GIVEN INFORMATION.

====

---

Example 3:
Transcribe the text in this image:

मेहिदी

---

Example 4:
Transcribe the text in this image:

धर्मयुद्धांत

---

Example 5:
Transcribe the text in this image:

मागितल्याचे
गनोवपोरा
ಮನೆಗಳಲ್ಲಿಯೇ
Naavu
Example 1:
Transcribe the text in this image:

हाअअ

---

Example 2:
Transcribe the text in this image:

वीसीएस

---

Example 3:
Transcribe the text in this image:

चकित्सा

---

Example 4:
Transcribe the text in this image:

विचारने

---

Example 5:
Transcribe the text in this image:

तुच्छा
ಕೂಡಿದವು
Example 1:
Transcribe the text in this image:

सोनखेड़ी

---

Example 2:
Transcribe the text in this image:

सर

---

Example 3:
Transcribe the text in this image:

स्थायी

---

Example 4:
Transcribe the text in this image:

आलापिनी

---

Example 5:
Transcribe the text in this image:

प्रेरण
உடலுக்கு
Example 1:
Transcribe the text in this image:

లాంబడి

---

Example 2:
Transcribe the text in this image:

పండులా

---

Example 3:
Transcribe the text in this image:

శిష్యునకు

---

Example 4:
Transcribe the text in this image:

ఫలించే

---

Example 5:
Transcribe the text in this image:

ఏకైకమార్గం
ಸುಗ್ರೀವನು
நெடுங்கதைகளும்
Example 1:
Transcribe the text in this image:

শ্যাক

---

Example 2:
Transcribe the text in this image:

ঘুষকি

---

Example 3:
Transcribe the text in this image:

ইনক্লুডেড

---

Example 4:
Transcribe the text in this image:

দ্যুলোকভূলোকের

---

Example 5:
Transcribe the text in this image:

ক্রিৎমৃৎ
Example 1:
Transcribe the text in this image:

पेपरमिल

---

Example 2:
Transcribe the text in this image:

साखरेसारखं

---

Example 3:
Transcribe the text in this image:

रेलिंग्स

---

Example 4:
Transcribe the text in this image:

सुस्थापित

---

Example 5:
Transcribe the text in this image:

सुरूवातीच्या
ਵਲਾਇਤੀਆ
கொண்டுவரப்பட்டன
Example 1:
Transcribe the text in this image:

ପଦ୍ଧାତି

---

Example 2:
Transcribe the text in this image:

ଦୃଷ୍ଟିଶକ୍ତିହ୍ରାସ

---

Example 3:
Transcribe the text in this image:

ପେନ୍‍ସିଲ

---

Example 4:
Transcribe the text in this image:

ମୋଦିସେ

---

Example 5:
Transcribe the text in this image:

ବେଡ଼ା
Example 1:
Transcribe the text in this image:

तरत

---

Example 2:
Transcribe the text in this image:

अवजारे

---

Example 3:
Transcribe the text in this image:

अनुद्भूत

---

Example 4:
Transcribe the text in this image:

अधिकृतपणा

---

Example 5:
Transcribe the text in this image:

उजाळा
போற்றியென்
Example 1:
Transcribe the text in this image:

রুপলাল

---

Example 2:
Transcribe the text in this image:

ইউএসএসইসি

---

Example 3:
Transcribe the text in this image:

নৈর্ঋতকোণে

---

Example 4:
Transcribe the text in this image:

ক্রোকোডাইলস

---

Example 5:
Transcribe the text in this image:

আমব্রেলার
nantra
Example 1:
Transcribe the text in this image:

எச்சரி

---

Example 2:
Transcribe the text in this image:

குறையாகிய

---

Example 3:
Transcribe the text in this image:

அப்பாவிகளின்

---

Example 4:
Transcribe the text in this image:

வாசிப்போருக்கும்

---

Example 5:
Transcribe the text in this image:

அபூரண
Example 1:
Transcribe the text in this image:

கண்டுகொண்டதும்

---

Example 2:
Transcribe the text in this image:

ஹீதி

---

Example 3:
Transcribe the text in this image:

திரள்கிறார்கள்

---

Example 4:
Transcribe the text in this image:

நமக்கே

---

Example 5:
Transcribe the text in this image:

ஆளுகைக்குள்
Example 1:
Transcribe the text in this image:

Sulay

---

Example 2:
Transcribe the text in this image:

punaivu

====

Every record here must be output exactly, word for word.

YOUR RESPONSE.
---

Example 3:
Transcribe the text in this image:

मेहिदी

---

Example 4:
Transcribe the text in this image:

धर्मयुद्धांत

---

Example 5:
Transcribe the text in this image:

मागितल्याचे
गनोवपोरा
ಮನೆಗಳಲ್ಲಿಯೇ
Naavu
Example 1:
Transcribe the text in this image:

हाअअ

---

Example 2:
Transcribe the text in this image:

वीसीएस

---

Example 3:
Transcribe the text in this image:

चकित्सा

---

Example 4:
Transcribe the text in this image:

विचारने

---

Example 5:
Transcribe the text in this image:

तुच्छा
ಕೂಡಿದವು
Example 1:
Transcribe the text in this image:

सोनखेड़ी

---

Example 2:
Transcribe the text in this image:

सर

---

Example 3:
Transcribe the text in this image:

स्थायी

---

Example 4:
Transcribe the text in this image:

आलापिनी

---

Example 5:
Transcribe the text in this image:

प्रेरण
உடலுக்கு
Example 1:
Transcribe the text in this image:

లాంబడి

---

Example 2:
Transcribe the text in this image:

పండులా

---

Example 3:
Transcribe the text in this image:

శిష్యునకు

---

Example 4:
Transcribe the text in this image:

ఫలించే

---

Example 5:
Transcribe the text in this image:

ఏకైకమార్గం
ಸುಗ್ರೀವನು
நெடுங்கதைகளும்
Example 1:
Transcribe the text in this image:

শ্যাক

---

Example 2:
Transcribe the text in this image:

ঘুষকি

---

Example 3:
Transcribe the text in this image:

ইনক্লুডেড

---

Example 4:
Transcribe the text in this image:

দ্যুলোকভূলোকের

---

Example 5:
Transcribe the text in this image:

ক্রিৎমৃৎ
Example 1:
Transcribe the text in this image:

पेपरमिल

---

Example 2:
Transcribe the text in this image:

साखरेसारखं

---

Example 3:
Transcribe the text in this image:

रेलिंग्स

---

Example 4:
Transcribe the text in this image:

सुस्थापित

---

Example 5:
Transcribe the text in this image:

सुरूवातीच्या
ਵਲਾਇਤੀਆ
கொண்டுவரப்பட்டன
Example 1:
Transcribe the text in this image:

ପଦ୍ଧାତି

---

Example 2:
Transcribe the text in this image:

ଦୃଷ୍ଟିଶକ୍ତିହ୍ରାସ

---

Example 3:
Transcribe the text in this image:

ପେନ୍‍ସିଲ

---

Example 4:
Transcribe the text in this image:

ମୋଦିସେ

---

Example 5:
Transcribe the text in this image:

ବେଡ଼ା
Example 1:
Transcribe the text in this image:

तरत

---

Example 2:
Transcribe the text in this image:

अवजारे

---

Example 3:
Transcribe the text in this image:

अनुद्भूत

---

Example 4:
Transcribe the text in this image:

अधिकृतपणा

---

Example 5:
Transcribe the text in this image:

उजाळा
போற்றியென்
Example 1:
Transcribe the text in this image:

রুপলাল

---

Example 2:
Transcribe the text in this image:

ইউএসএসইসি

---

Example 3:
Transcribe the text in this image:

নৈর্ঋতকোণে

---

Example 4:
Transcribe the text in this image:

ক্রোকোডাইলস

---

Example 5:
Transcribe the text in this image:

আমব্রেলার
nantra
Example 1:
Transcribe the text in this image:

எச்சரி

---

Example 2:
Transcribe the text in this image:

குறையாகிய

---

Example 3:
Transcribe the text in this image:

அப்பாவிகளின்

---

Example 4:
Transcribe the text in this image:

வாசிப்போருக்கும்

---

Example 5:
Transcribe the text in this image:

அபூரண
Example 1:
Transcribe the text in this image:

கண்டுகொண்டதும்

---

Example 2:
Transcribe the text in this image:

ஹீதி

---

Example 3:
Transcribe the text in this image:

திரள்கிறார்கள்

---

Example 4:
Transcribe the text in this image:

நமக்கே

---

Example 5:
Transcribe the text in this image:

ஆளுகைக்குள்
Example 1:
Transcribe the text in this image:

Sulay

---

Example 2:
Transcribe the text in this image:

punaivu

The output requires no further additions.